SADJADPOUR: You know, they say the fog of war, and there's also the fog of revolution. We haven't had a presence in Iran for four decades. You know, the internet makes it a little bit easier to get a sense of things as compared to, you know, three, four decades ago. But I think how we will know if we start to see fissures among the revolutionary elite is you may start to see the security forces actually not enforcing crackdowns. We may start to see statements or maybe tweets from - actually, there have been some nascent examples of former Iranian officials, members of parliament issuing public critiques. We may start to see more of that.

KELLY: Let me turn you to the role the U.S. may have here, whether that's the U.S. government or private sector. On the former side, the government side, the U.S. has softened some sanctions to try to make it easier for tech companies to help Iranians get around government censorship.
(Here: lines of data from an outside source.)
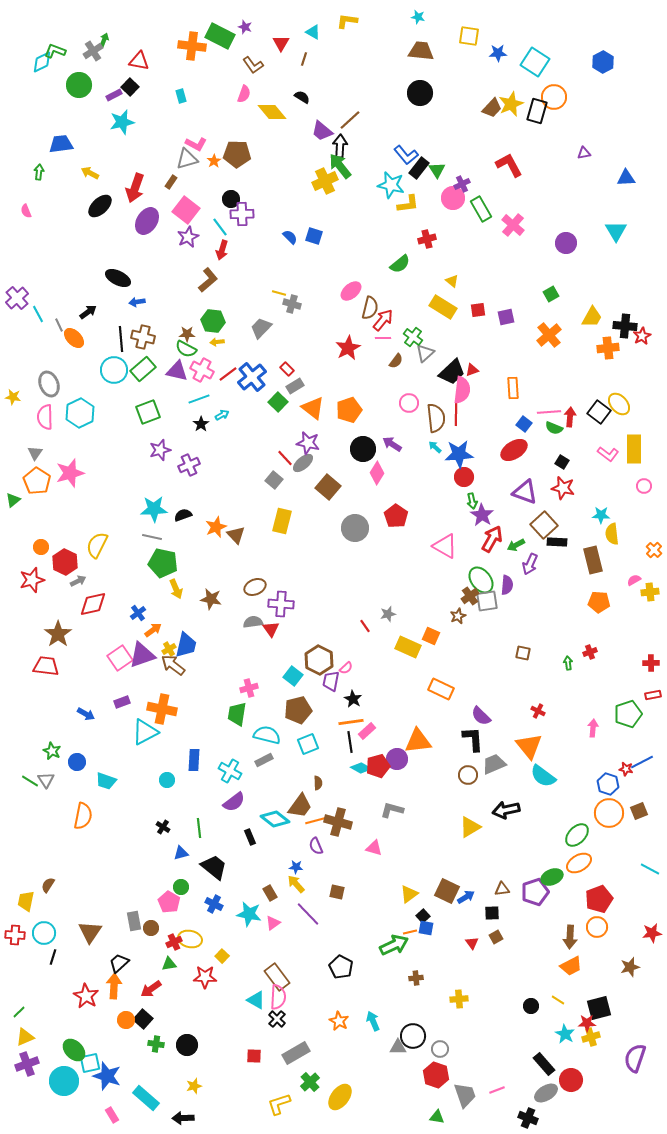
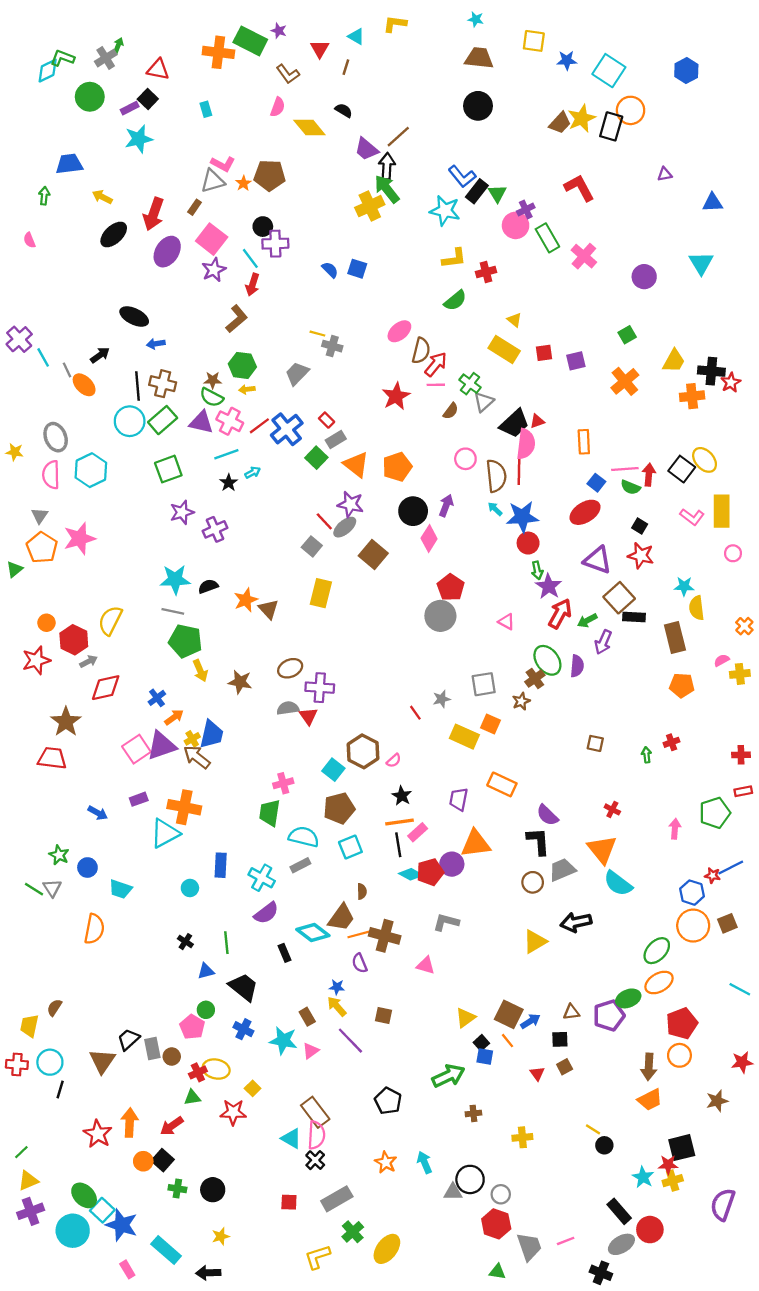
yellow L-shape: (408, 204) -> (454, 258), moved
purple arrow: (392, 444) -> (446, 505), turned 78
gray circle: (355, 528) -> (440, 616), moved
pink triangle: (445, 546) -> (506, 622), size x0.6
gray square: (487, 601) -> (484, 684), moved
purple trapezoid: (331, 681) -> (459, 799), moved
orange line: (410, 932) -> (508, 1041), moved, turned 64
black trapezoid: (119, 963) -> (128, 1039), moved
yellow line: (558, 1000) -> (593, 1129), moved
cyan square: (90, 1063) -> (102, 1210), turned -35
You've tweeted about your conversations with Elon Musk, who suggested that his company, SpaceX, could make its Starlink satellite-based internet available in Iran. How promising is that? How would that work?

SADJADPOUR: So I myself am not a tech expert, Mary Louise. But when I speak to my friends who are, they will argue that this is an important development. Now, what's challenging - I'll tell you the challenges is that, for example, in Ukraine, Starlink has played an important role in providing internet up - for up to a couple hundred thousand people. The challenge is that whereas in Ukraine, which is a country which is allied with the United States - the U.S. has a strong presence there, and the Ukrainian government eagerly wanted this internet access - none of those things are true in the Iranian context. And so logistically it's much more challenging because you're going to have to essentially smuggle in these internet kits through neighboring countries. And then there's a financial challenge here because you can't expect Iranians to be paying for this internet service. But neither of these are insurmountable obstacles.
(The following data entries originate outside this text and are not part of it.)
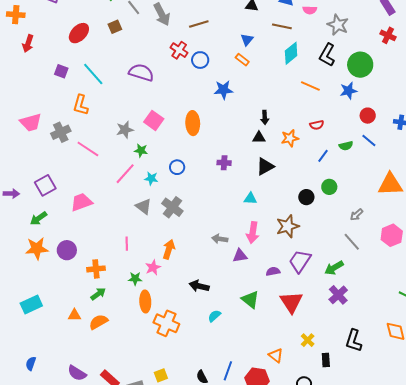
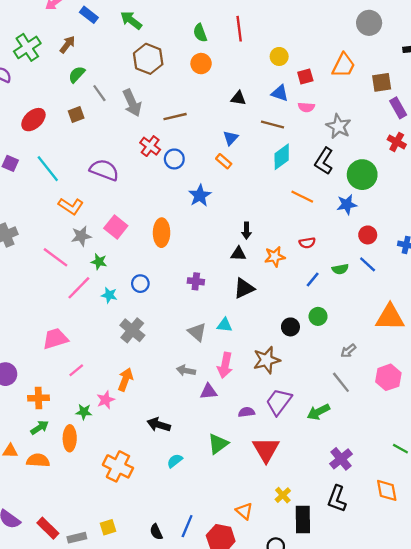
blue star: (223, 90) -> (200, 196), turned -30
orange L-shape: (81, 105) -> (71, 206), moved, turned -75
pink line: (88, 149) -> (55, 257), moved
pink trapezoid: (81, 202) -> (55, 339), moved
gray triangle: (143, 207) -> (197, 332), moved
pink line: (127, 244) -> (76, 370), turned 48
purple cross: (338, 295) -> (341, 459), moved
green triangle: (250, 300) -> (218, 444), turned 42
orange ellipse: (145, 301) -> (70, 438), moved
orange semicircle: (98, 322) -> (38, 460), turned 30
black rectangle: (326, 360) -> (303, 520), size x1.6

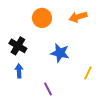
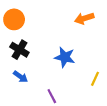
orange circle: (42, 18) -> (14, 19), moved
blue arrow: (19, 71) -> (21, 77), turned 128

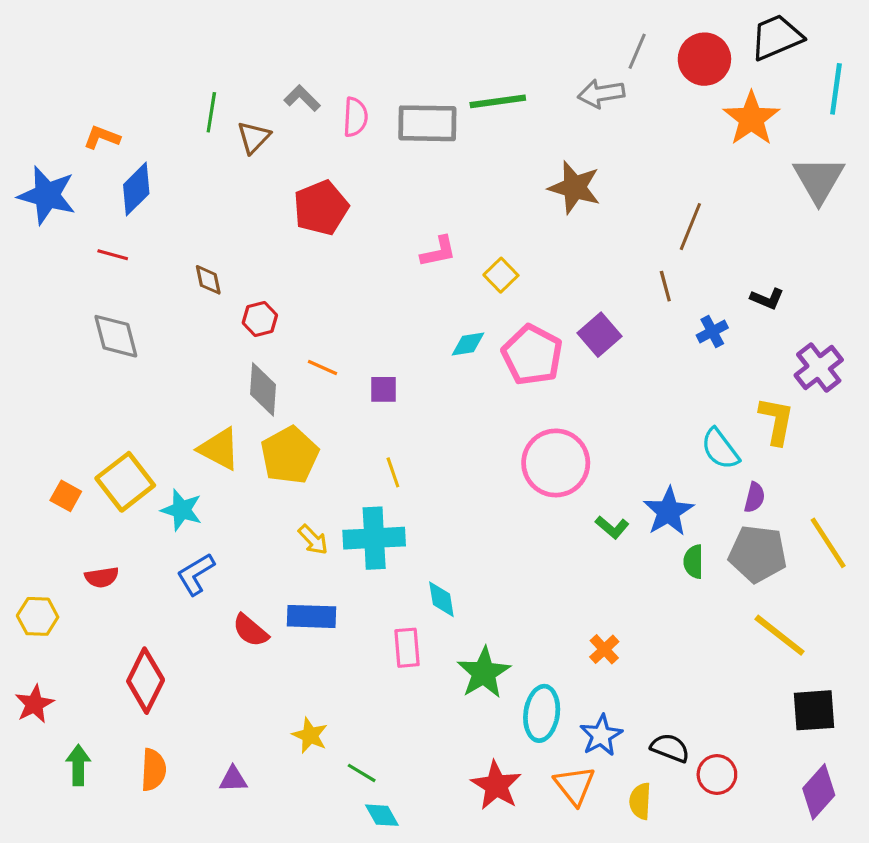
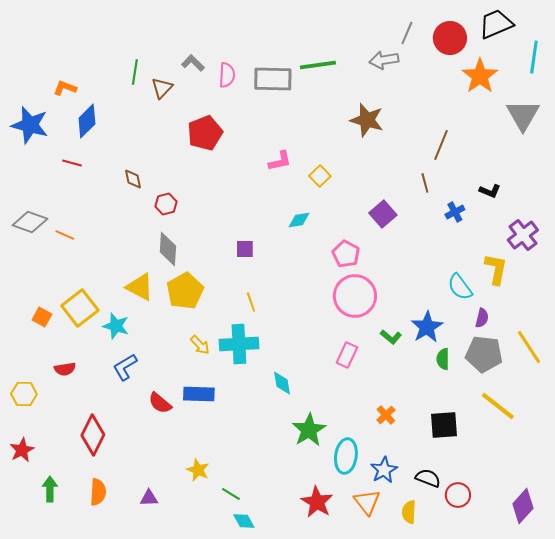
gray diamond: (116, 336) -> (30, 222), moved, turned -56
pink pentagon: (532, 355) -> (346, 254), moved, size x0.7
orange line: (322, 367) -> (65, 235), moved
pink rectangle: (407, 648) -> (347, 355), moved, turned 30
black square: (814, 710) -> (444, 425), moved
KELLY: So just to make sure I understand the comparison, Starlink went into Ukraine. It was seen as a big success after Russia hit Ukraine's internet access. But the key difference was Ukraine wanted internet access. They wanted people to be able to communicate. Iran would not want people to be able to communicate over Starlink satellites.
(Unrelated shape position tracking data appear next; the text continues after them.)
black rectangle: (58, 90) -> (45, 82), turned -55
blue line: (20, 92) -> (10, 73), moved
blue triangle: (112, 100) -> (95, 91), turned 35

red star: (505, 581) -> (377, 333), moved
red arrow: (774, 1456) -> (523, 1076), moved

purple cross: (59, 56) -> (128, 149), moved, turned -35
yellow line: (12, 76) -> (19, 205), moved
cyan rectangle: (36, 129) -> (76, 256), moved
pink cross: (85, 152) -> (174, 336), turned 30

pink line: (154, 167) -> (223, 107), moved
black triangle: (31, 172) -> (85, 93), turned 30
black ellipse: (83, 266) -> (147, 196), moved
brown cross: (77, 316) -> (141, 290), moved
SADJADPOUR: Exactly. I think the Iranian government wants to - it's a police state, so it wants to control communication. It wants to control information and wants to be able, if necessary, to essentially throttle the internet so it can repress people in the dark. And so, you know, outside internet access coming in would be very much viewed as a threat by the Iranian government. But the reality is that, you know, Iran is a country which prohibits satellite dishes, and it prohibits alcohol. And yet, there's probably 30 million satellite dishes in Iran. And according to the regime itself, there's a problem with alcoholism. So smuggling small devices into Iran, which are probably about the size of a pizza box, I would say on balance is not an overwhelming risk.


KELLY: Karim Sadjadpour, senior fellow at the Carnegie Endowment for International Peace, where he focuses on Iran. It's CONSIDER THIS FROM NPR. I'm Mary Louise Kelly.